“Confirmed Judges, Confirmed Fears” is a blog series documenting the harmful impact of President Trump’s judges on Americans’ rights and liberties. It includes judges nominated in both his first and second terms.
An en banc Fifth Circuit court overruled precedent and ruled that Americans do not have a right to sue when public libraries engage in political censorship. The 10-7 decision was made possible by the court’s six Trump judges, who all voted with the majority. The May 2025 case is Little v. Llano County.
What was this case about?
In the early 2020s, right-wing activists in Llano County, Texas, successfully agitated to have a number of books removed from the public library system. These included books for children and young adults addressing racism in America, sexuality, and gender. Leila Little and other Llano residents sued the county and several county officials for violating their First Amendment right to access information and ideas.
After a two-day evidentiary hearing, a federal judge granted the plaintiffs’ motion for a preliminary injunction. The judge noted that while libraries have broad discretion to curate their collections, they cannot remove books simply because they dislike the ideas conveyed in those books. This ruling followed the rule set forth in a 1995 Fifth Circuit case called Campbell v. St. Tammany Parish.
Llano officials appealed to the Fifth Circuit. In June 2024, a divided three-judge panel applied Campbell and affirmed the district court’s injunction relating to the books that the district judge found evidence were targeted for their racial and LGBTQ content. This came over a dissent from Trump judge Kyle Duncan. However, a month later, the full circuit voted to vacate the panel decision and ordered oral arguments so the entire court could consider the case.
What did the Fifth Circuit Trump judges do, and why was it harmful?
In May 2025, the court issued a 10-7 ruling in favor of the county and library officials. The court ruled that community members’ constitutional right to receive information is not violated when their public library removes books, even if the government’s goal is to censor political ideas. The opinion was written by Judge Duncan and joined by all five of the other Trump judges: Don Willett, James Ho, Kurt Engelhardt, Andrew Oldham, and Cory Wilson. Also joining were Reagan judges Edith Jones and Jerry Smith, and George W. Bush judges Catharina Haynes and Jennifer Elrod.
Duncan wrote that while the First Amendment protects one’s right to receive information from other people, it does not protect the right to “demand it from the government.” In addition, he wrote, if a resident has the right to receive information at a library, that gives the resident the ability to force libraries to carry specific books. He also claimed that it would be too difficult for courts to determine a fair standard for judging whether a book was removed for unconstitutional reasons: It would be “a nightmare” for courts to distinguish between permissible removing of books because they are vulgar, inaccurate, or educationally unsuitable – all of which are content-based decisions – and impermissible “viewpoint discrimination.” The majority overruled Campbell and took away residents’ right to challenge politically-motivated library removal decisions.

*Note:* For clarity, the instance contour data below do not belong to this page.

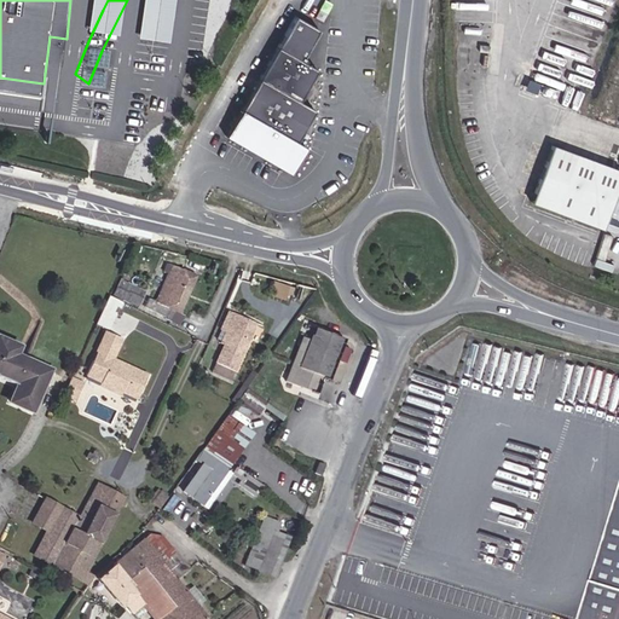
[(317,29),(294,18),(277,50),(298,61),(317,29)]
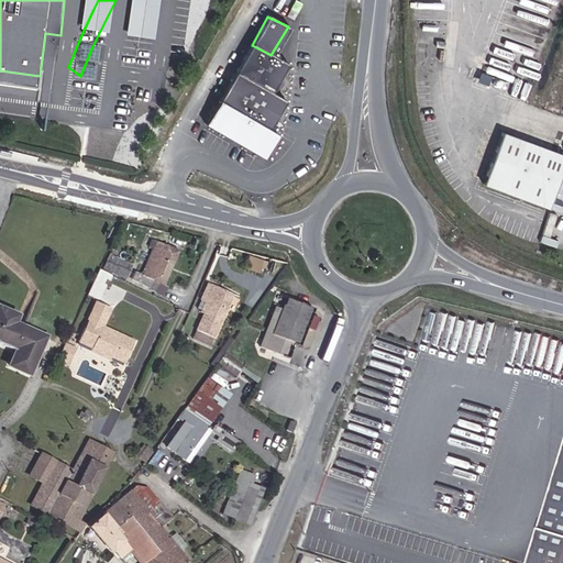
[(0,92),(44,99),(53,34),(45,33),(40,76),(0,70),(0,92)]
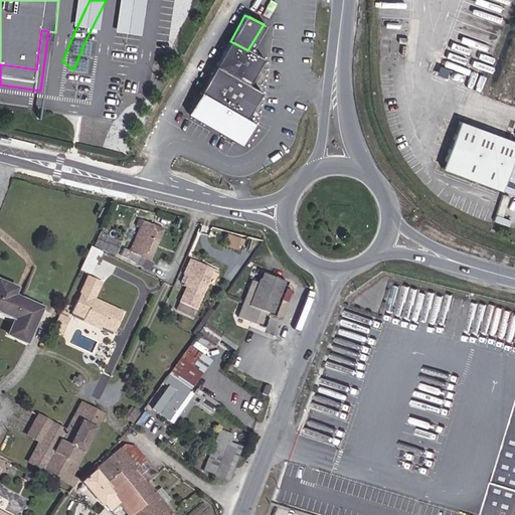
[(247,50),(230,41),(199,93),(243,119),(260,93),(247,84),(263,58),(247,50)]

Obama Judge Stephen Higginson dissented (joined by judges nominated by three Democratic and two Republican presidents). He pointed out that Campbell has been precedent for 30 years “without prompting significant litigation,” showing that it established a workable standard to guide the public. But even if the task for courts were hard, that is common with First Amendment litigation. “We cannot shirk our responsibility simply because some members of the court hypothesize that First Amendment lines may be difficult to draw.”
The dissent also criticized the majority for “grossly misapprehend[ing]” the constitutional right at issue in this case: Residents have gone to court asserting a right against government censorship intended to deny them access to disfavored ideas. That is not at all the same as claiming a right to demand access to particular materials, which the majority opinion criticizes. The idea that the plaintiffs want to compel the library to add certain books to the shelves “is a red herring dragged throughout the majority opinion.”
The dissent described how the majority’s decision harms people throughout the Fifth Circuit:
Hereafter across Texas, Louisiana, and Mississippi, it simply does not matter legally if public officials, motivated by political hostility, target and remove books they deem inappropriate or offensive, in order to deny the public access to the information and ideas therein.
This ruling illustrates the importance of our federal courts to our freedom and the significance of having fair-minded judges on the federal bench.